The domestic U.S. automakers have nearly eliminated the productivity gap vs. the Japanese OEMs’ North American manufacturing operations, according to the 2008 Harbour Report, the industry’s annual benchmark on automotive productivity.
“We’ve seen more improvement in the last five years than in the last fifteen,” said Ron Harbour, a partner in the U.S. automotive practice of consultants Oliver Wyman, which acquired Harbour Consulting in 2007. “Productivity improvements and employee buyouts are bringing the Detroit 3 to near parity with their Asian rivals.”
Only 3.5 h of total manufacturing labor, equivalent to approximately $260 per vehicle, separates the most productive plants from the least productive among the so-called “Big Six” North American OEMs: General Motors, Ford, Chrysler, Toyota, Honda, and Nissan. In 2003, the productivity delta was 10.5 h, or $790 per vehicle.
The 2008 report, which is based on comprehensive plant visits conducted in the U.S., Canada, and Mexico in 2007, showed Chrysler posting the biggest year-to-year improvement. The company reduced its total manufacturing labor hours per vehicle (HPV) by 7.7% to 30.4 HPV, the same as recorded by Toyota.
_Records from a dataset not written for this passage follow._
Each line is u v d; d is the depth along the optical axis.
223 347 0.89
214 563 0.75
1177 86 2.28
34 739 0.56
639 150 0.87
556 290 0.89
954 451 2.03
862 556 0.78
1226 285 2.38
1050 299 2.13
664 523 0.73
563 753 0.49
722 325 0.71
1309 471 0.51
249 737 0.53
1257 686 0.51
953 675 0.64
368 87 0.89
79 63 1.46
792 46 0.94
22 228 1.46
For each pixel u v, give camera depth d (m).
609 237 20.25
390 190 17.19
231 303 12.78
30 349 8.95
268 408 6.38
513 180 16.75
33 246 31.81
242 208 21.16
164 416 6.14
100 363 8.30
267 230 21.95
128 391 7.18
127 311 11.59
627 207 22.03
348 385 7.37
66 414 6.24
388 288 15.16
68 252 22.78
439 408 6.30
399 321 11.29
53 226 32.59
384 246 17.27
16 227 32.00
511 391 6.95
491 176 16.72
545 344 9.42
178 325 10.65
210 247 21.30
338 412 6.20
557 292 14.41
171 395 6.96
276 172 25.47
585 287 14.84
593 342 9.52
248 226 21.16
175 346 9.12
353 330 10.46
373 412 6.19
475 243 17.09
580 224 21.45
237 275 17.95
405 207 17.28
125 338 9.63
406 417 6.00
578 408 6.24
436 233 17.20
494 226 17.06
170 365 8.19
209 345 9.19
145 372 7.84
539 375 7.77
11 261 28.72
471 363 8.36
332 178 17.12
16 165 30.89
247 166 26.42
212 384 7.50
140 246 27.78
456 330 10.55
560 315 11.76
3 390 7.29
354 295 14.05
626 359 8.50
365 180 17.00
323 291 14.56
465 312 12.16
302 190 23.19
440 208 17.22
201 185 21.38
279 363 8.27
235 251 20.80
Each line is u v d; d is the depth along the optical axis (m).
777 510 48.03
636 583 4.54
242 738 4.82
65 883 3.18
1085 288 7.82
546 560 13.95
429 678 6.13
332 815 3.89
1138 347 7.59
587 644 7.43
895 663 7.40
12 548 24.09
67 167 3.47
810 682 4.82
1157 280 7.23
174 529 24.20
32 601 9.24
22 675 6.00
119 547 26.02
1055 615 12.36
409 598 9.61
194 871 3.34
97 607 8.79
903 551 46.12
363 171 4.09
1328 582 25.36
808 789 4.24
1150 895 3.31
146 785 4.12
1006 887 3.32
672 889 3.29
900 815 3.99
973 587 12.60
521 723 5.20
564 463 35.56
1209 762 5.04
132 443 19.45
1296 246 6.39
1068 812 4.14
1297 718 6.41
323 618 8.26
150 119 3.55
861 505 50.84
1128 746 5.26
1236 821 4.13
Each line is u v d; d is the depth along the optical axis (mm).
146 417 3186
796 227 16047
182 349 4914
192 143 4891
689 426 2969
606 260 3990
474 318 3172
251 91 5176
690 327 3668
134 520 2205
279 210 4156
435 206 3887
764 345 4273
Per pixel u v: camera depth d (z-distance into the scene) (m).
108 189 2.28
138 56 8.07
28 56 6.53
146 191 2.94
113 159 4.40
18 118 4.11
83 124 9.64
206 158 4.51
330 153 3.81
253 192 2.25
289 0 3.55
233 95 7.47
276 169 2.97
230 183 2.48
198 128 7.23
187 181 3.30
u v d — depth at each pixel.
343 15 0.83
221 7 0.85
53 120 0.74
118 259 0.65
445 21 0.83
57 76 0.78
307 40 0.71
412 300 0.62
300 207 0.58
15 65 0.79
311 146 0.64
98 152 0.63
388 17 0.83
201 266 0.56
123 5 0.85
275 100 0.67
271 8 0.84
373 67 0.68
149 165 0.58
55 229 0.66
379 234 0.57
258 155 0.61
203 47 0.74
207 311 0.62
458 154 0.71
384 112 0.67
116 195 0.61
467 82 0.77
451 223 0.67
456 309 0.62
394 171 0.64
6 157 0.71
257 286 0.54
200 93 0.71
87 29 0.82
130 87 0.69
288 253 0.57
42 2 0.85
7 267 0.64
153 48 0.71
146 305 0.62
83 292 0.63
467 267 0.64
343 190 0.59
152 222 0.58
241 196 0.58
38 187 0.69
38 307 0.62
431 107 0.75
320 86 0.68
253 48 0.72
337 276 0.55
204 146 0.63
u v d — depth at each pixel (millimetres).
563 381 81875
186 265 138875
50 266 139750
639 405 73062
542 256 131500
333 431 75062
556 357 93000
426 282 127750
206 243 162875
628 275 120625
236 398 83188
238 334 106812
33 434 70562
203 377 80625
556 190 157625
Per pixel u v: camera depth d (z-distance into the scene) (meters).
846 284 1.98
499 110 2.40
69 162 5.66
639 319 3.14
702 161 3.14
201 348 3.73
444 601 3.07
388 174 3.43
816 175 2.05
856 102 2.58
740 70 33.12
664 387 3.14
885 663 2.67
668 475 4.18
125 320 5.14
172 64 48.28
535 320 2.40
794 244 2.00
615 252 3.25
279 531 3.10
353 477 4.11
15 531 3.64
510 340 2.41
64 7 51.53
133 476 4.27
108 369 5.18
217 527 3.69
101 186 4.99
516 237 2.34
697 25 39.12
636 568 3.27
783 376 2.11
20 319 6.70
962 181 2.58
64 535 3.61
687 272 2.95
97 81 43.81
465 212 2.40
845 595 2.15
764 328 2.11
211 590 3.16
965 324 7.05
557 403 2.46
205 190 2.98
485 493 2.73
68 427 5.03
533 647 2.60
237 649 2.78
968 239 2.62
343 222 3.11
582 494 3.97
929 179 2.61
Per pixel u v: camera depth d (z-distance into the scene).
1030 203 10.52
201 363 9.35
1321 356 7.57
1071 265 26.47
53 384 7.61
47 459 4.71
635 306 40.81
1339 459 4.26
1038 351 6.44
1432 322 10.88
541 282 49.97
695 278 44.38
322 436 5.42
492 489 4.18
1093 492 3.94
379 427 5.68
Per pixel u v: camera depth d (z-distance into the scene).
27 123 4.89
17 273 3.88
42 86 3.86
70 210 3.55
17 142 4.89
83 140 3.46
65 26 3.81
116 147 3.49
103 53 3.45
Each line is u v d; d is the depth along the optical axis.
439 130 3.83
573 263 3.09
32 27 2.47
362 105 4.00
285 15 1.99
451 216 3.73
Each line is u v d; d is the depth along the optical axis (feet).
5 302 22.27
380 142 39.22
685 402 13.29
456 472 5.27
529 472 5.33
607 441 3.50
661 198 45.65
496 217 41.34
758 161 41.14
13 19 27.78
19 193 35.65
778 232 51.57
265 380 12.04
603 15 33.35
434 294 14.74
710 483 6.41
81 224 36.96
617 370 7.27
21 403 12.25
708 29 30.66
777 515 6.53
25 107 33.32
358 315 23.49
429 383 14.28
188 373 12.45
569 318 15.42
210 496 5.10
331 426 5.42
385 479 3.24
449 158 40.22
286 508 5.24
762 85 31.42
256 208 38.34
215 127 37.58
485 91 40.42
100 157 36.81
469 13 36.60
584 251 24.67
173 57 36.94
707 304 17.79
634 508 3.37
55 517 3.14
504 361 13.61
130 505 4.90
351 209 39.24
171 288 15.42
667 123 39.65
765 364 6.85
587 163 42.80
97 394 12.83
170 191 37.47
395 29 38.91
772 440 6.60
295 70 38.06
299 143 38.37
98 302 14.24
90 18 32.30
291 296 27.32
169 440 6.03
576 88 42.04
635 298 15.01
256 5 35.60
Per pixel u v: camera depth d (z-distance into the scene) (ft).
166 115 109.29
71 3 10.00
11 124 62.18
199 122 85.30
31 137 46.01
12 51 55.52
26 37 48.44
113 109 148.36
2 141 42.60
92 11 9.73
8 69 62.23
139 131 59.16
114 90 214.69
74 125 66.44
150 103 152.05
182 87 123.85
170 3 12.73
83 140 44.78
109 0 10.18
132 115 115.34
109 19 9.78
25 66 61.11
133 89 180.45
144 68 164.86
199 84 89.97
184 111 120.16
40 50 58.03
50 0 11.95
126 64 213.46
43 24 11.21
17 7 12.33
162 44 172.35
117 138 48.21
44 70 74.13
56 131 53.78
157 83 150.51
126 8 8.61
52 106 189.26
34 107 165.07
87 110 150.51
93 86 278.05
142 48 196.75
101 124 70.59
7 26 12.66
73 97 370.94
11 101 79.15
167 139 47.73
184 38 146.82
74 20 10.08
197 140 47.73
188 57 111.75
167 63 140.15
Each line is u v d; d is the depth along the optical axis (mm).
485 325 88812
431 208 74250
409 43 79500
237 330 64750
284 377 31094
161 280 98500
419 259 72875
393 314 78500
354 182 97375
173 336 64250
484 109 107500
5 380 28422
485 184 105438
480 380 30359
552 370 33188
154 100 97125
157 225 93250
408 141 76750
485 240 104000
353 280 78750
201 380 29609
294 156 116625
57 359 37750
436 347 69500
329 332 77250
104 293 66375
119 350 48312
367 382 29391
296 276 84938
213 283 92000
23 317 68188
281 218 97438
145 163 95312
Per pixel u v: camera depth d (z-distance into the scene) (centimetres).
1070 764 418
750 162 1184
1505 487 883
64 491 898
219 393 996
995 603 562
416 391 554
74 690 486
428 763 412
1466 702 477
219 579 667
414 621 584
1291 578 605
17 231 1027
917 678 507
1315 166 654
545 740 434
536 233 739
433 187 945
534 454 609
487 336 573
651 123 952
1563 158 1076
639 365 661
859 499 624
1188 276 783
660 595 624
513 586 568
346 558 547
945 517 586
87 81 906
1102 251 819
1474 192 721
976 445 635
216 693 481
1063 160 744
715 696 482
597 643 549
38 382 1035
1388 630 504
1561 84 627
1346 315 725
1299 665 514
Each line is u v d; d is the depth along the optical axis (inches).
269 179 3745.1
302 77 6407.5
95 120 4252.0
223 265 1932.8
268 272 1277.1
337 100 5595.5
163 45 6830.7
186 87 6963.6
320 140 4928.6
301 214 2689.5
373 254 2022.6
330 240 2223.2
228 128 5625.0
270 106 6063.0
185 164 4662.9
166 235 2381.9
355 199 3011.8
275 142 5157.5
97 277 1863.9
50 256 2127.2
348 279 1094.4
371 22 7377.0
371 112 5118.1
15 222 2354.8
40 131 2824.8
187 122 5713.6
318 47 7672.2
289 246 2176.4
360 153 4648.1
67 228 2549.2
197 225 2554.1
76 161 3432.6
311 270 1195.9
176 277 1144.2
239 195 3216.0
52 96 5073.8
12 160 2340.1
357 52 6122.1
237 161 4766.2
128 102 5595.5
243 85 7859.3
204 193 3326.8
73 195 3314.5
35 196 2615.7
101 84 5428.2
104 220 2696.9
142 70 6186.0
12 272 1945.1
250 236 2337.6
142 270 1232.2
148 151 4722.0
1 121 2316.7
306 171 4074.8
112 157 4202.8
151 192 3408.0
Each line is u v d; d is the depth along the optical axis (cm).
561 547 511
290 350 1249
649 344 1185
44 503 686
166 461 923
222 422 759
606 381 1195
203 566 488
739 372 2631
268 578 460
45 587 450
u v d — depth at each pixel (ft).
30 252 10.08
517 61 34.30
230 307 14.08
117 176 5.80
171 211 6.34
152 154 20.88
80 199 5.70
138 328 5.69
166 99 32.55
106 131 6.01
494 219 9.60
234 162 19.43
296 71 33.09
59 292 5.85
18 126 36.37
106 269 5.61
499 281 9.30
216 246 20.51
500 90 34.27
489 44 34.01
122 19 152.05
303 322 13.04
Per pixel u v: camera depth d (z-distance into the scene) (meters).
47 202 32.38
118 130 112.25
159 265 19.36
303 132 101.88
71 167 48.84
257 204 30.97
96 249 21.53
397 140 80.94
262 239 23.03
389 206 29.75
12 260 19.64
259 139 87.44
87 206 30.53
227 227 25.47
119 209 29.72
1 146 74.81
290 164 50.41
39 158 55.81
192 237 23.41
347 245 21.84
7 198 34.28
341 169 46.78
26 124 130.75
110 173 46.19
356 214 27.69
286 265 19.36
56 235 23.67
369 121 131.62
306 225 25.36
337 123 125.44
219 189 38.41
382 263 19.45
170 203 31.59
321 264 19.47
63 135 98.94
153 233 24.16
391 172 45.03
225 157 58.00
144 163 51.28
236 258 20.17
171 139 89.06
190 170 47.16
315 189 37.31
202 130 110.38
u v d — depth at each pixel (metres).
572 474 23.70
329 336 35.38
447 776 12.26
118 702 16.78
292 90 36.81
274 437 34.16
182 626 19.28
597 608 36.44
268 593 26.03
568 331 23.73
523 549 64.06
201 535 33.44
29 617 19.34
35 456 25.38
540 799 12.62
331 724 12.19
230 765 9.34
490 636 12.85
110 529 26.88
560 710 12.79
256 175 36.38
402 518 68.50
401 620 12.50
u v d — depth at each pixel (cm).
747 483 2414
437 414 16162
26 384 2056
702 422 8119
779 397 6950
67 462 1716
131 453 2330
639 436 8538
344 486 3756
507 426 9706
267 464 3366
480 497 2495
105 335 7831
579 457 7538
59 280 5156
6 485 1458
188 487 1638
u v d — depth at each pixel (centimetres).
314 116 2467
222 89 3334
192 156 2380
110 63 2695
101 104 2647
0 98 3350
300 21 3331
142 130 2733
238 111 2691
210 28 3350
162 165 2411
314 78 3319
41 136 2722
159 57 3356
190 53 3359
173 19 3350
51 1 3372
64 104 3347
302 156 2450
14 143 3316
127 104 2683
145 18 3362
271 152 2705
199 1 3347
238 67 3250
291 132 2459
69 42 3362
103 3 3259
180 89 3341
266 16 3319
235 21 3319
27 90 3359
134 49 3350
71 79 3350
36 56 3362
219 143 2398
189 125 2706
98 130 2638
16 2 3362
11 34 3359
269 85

Chrysler also ranked tops in transmission manufacturing, while Toyota led in engine making and stamping operations. “They’re running neck and neck,” Harbour said.
He noted that Chrysler’s gain in vehicle assembly was partly the result of greater outsourcing of assembled parts. Its most productive plant, the Toledo, OH, Supplier Park that builds the Jeep Wrangler, has suppliers operating major departments: Germany's Kuka Group manages the Toledo body shop, Magna Steyr operates the plant’s paint shop, and Hyundai Mobis handles chassis assembly.
Harbour said it counted the supplier workers in its Toledo plant analysis. By comparison, Toyota makes a greater percentage of its own parts.
GM improved its total manufacturing productivity to 32.3 HPV, its 12th straight year of improvement. Ford reduced its labor HPV to 33.9, a 3.5% improvement, despite building 6% fewer vehicles than in 2006.
Toyota slipped modestly, needing 2.5% more hours to produce a vehicle than it did in 2006. Nissan suffered the 2008 report’s biggest deficit. Losing light-truck production at its Canton, MS, complex drove Nissan’s North American labor HPV up 10.1% to 32.3 h.
Harbour explained that greater attention to design for manufacturability (DFM), common and flexible vehicle and powertrain architectures, and flexible manufacturing are ongoing keys to greater productivity. But the tens of thousands of early retirements and buyouts of GM, Ford, and Chrysler hourly and salaried workers was the major factor in helping the “Detroit 3” edge ever closer to Toyota, which has retained virtually its entire North American workforce despite reduced output in certain plants.
"Toyota remains the industry benchmark through its renewed commitment to lean production,” said Harbour. “Chrysler made substantial progress with the support of suppliers. GM deserves credit for the growing maturity of its Global Manufacturing System, and Ford is demonstrating that focusing on quality leads to better productivity."
Some of the most productive North American auto plants, as rated in the Harbour Report, are closing or losing large numbers of jobs, including Ford Norfolk (VA)—the industry’s most productive full-size pickup plant. Harbour stressed that OEMs need plants with greater platform and manufacturing flexibility, so they do not have to close their most productive factories or spend millions retooling them to build different vehicles.
In powertrain manufacturing, Toyota averaged a mere 3.13 labor hours per engine across its North American plants. Chrysler was second with an average 3.35 h. GM, close behind in third place, averaged approximately 3.4 h.
Among individual engine plants, Chrysler’s recently built Global Engine Manufacturing Alliance (GEMA) plant in Dundee, MI, last year assembled four-cylinder engines at a super-productive 1.84 h per unit. Currently, GEMA builds only engines for Chrysler, although the facility was conceived to operate for Chrysler with partners Mitsubishi Motor Corp. and Hyundai Motor Co.
Chrysler, which in last year’s Harbour Report led its domestic rivals in transmission manufacturing efficiency, again led the pack this year. It averaged 3.36 h per transmission, compared with Ford’s 3.62 h and GM’s 3.68 h. Among individual transmission plants, GM’s rear-wheel-drive transmission plant in Toledo was the North American industry’s most productive, requiring just 2.37 h per gearbox.